» **To-do item**
Reproduce exactly, and only, the lines below from the one containing "Vốn ngoại đổi khẩu vị đầu tư" through the one containing "những dự án".

[[ Data supplied, beginning ]]

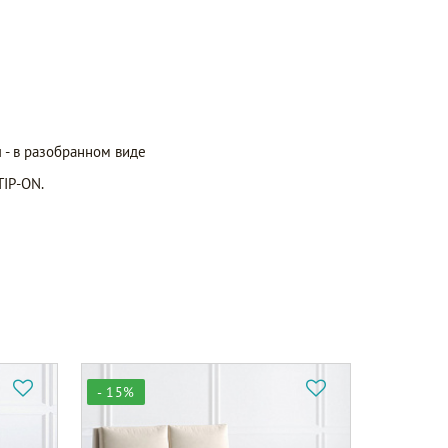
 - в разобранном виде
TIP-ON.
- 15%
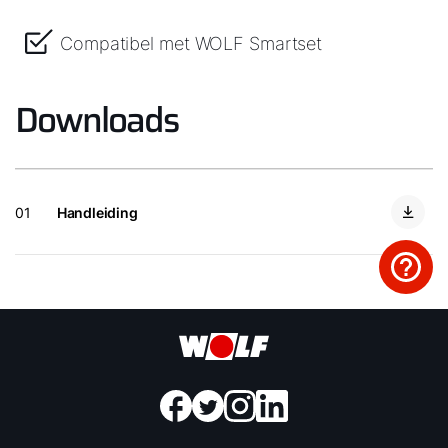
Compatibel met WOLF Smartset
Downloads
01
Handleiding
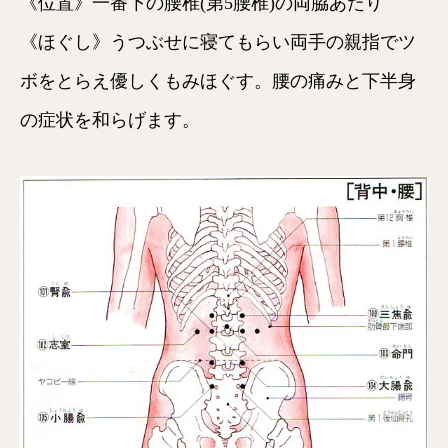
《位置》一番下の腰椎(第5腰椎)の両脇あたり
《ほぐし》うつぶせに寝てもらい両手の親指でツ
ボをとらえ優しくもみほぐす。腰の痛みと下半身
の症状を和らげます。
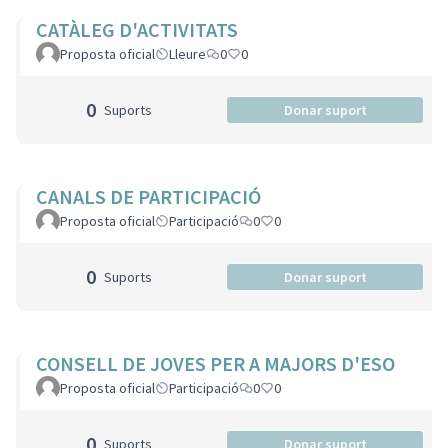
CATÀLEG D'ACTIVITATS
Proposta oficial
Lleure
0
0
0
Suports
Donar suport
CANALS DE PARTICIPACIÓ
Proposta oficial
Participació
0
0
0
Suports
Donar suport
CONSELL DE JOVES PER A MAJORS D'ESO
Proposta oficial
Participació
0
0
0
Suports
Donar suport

[[ Data supplied, end ]]
[[ Data supplied, beginning ]]

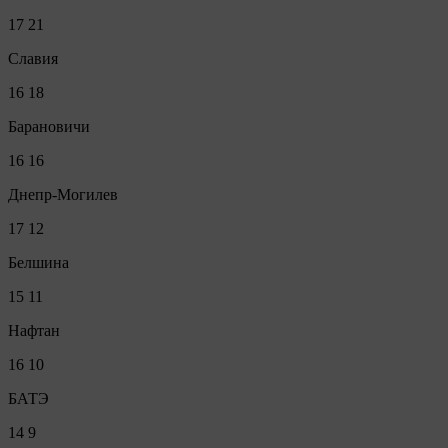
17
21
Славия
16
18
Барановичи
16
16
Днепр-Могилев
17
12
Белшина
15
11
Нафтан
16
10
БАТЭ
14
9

[[ Data supplied, end ]]
[[ Data supplied, beginning ]]

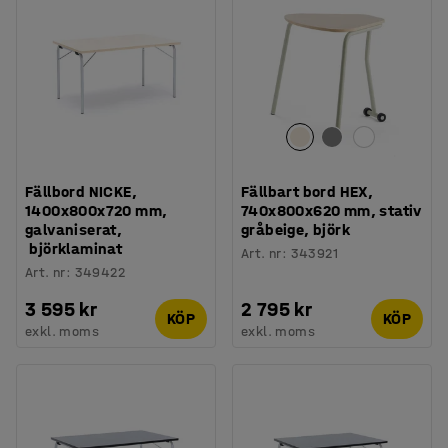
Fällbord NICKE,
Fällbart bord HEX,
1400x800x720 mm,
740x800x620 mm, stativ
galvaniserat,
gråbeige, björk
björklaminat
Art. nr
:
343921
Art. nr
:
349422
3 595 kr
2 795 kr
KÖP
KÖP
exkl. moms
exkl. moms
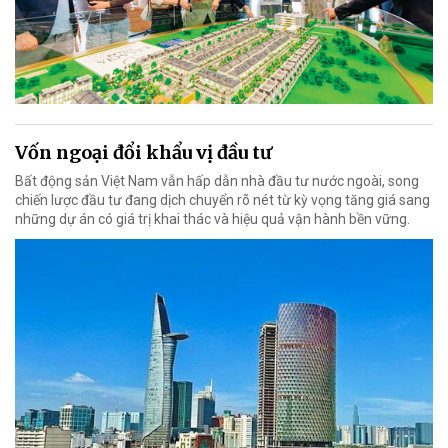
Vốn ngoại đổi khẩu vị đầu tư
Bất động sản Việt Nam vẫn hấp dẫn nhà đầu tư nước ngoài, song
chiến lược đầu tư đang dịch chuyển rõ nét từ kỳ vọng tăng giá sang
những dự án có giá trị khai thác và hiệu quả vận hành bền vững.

[[ Data supplied, end ]]

» **Written response**
Vốn ngoại đổi khẩu vị đầu tư
Bất động sản Việt Nam vẫn hấp dẫn nhà đầu tư nước ngoài, song
chiến lược đầu tư đang dịch chuyển rõ nét từ kỳ vọng tăng giá sang
những dự án có giá trị khai thác và hiệu quả vận hành bền vững.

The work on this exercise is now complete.